FYI - Windows 11 - Always On VPN Certificate Issues - PEAP

I just wanted to share some info regarding an issue I was running into (and fixed) while testing Windows 11.

I have both Device Tunnels and User Tunnels set up. The Device Tunnels, which only support IKEv2, work no problem authenticating with their machine certs against the VPN server. The User Tunnels, however, were running into certificate issues, most commonly complaining about a policy mismatch. Often an 853 error on the client, event IDs 20255 and 20271 on the VPN server, and a Reason Code 16 “Authentication failed due to a user credentials mismatch. Either the user name provided does not map to an existing user account or the password was incorrect” on the NPS Server.

For me, it was a CAPITALIZATION issue in the subject name of the NPS Server’s certificate. Essentially, the PEAP settings of the VPN profile were specifying npsserverhostname.domain.com (NOTE: there are 2 of these entries in your profile), but the subject name of the actual certificate on the NPS server was NPSSERVERHOSTNAME.domain.com

After manually testing this by adjusting my PEAP settings on a test machine to match the UPPERCASE that existed in the NPS cert’s subject, I decided to leave the profile alone and instead adjust / fix the UPPERCASE subject name for the cert.

To do this:

-I edited the dNSHostName attribute of the NPS server’s computer object in Active Directory. Changed that from NPSSERVERHOSTNAME.domain.com to npsserverhostname.domain.com.

-Then I went to my CA>Manage Certificate Templates>right-clicked on the NPS server certificate template>”Reenroll All Certificate Holders.

-Back on the NPS server, from an administrative command prompt forced the reenroll by entering “certutil -pulse” and verified the new certificate now had the lowercase version of npsserverhostname.domain.com.

With the PEAP settings for the server name in section of my profile XML matching case sensitively with the subject name of the NPS server’s certificate, everything works a charm.

This was never an issue prior to Windows 11. I’ve yet to see anything about this in all my googling over the past month or so, so I hope this can help someone else. I’m sure I won’t be the only one who has some mismatching on their case sensitivity here.

There’s also a little bit of discussion on this over on Richard Hicks’ site as I first inquired with him when my troubleshooting was coming up short.

Troubleshooting Always On VPN Error 853 | Richard M. Hicks Consulting, Inc. (richardhicks.com)

Hopefully this can help some others

DNS names should not be case sensitive, hope they fix that.

I don’t think there’s a special case here, and it’s just a bug. Someone is strcmp() the string without normalizing it. This implies there’s some new code in that path, which is interesting.
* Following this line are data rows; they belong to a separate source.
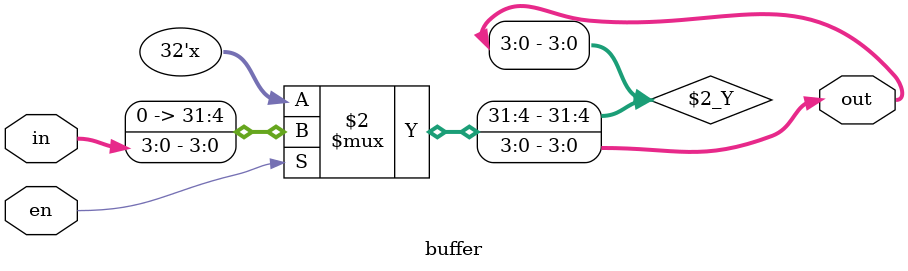
<source format=v>
module buffer #(parameter wide = 4)
(input en, input [wide-1:0] in, output [wide-1:0] out);

    assign out = en ? in : 'bz;

endmodule

</source>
Device Tunnel and Device Tunnel Only are a very interesting option, but Microsoft screwed up as usual by gating them behind Enterprise licensing. You see, Device Tunnel is really only intended by Microsoft to be able to contact the MSAD so that the User Tunnel can come up. And Microsoft assumes, and greatly desires, that any enterprise running MSAD will be using entirely Enterprise licensing on all nodes. From their perspective, this all makes sense – of course you’re sending millions of dollars to Microsoft every quarter for renewals, everyone does that, right?

DirectAccess had the Enterprise licensing fault, but it was also a bit too clever for mainstream customers to understand it, it officially required only Windows Server for tunnel termination which nobody wants to do anymore, and by using NAT64+DNS64 it didn’t work with legacy IPv4-only applications.

I have certificate issues in Windows 11 with our Radius setup also with root certificate not trusted errors. I wonder if the issue there is the same.

To this day, there still seem to be issues with Intune VPN User Tunnel’s.

The VPN profile is working on all our Windows 10 clients and Intune register the configuration as “Success”.
Windows 11 Clients get the profile and VPN Connection appear and connects just as expected - UNTIL the user either manually starts a Sync from the Company Portal, or the device automatically check in with Intune - then the VPN Profile gets removed and re-added, and now an error in Intune appears: “Windows10VpnConfiguration - Status: Error - Error code: -2016281112 - 0x87d1fde8”

This appear to “Just” be a generic remediation error, and from what I can gather it’s refering to an XML mismatch.
Intune expects the EAP-XML to return in a specific way, but after being applied the return XML does not match the configuration Intune-expects. Which means on the next sync/check in with intune - the Profile will be re-applied, which causes outage for the users.

Indeed. Not in Windows.

MS is aware of the issue, but haven’t been very vocal about fixing it since the patch in February - what is interesting though - I have a different tenant with a completely identitical User VPN tunnel - that deploys to those devices with NO issues at all - it’s so absurd.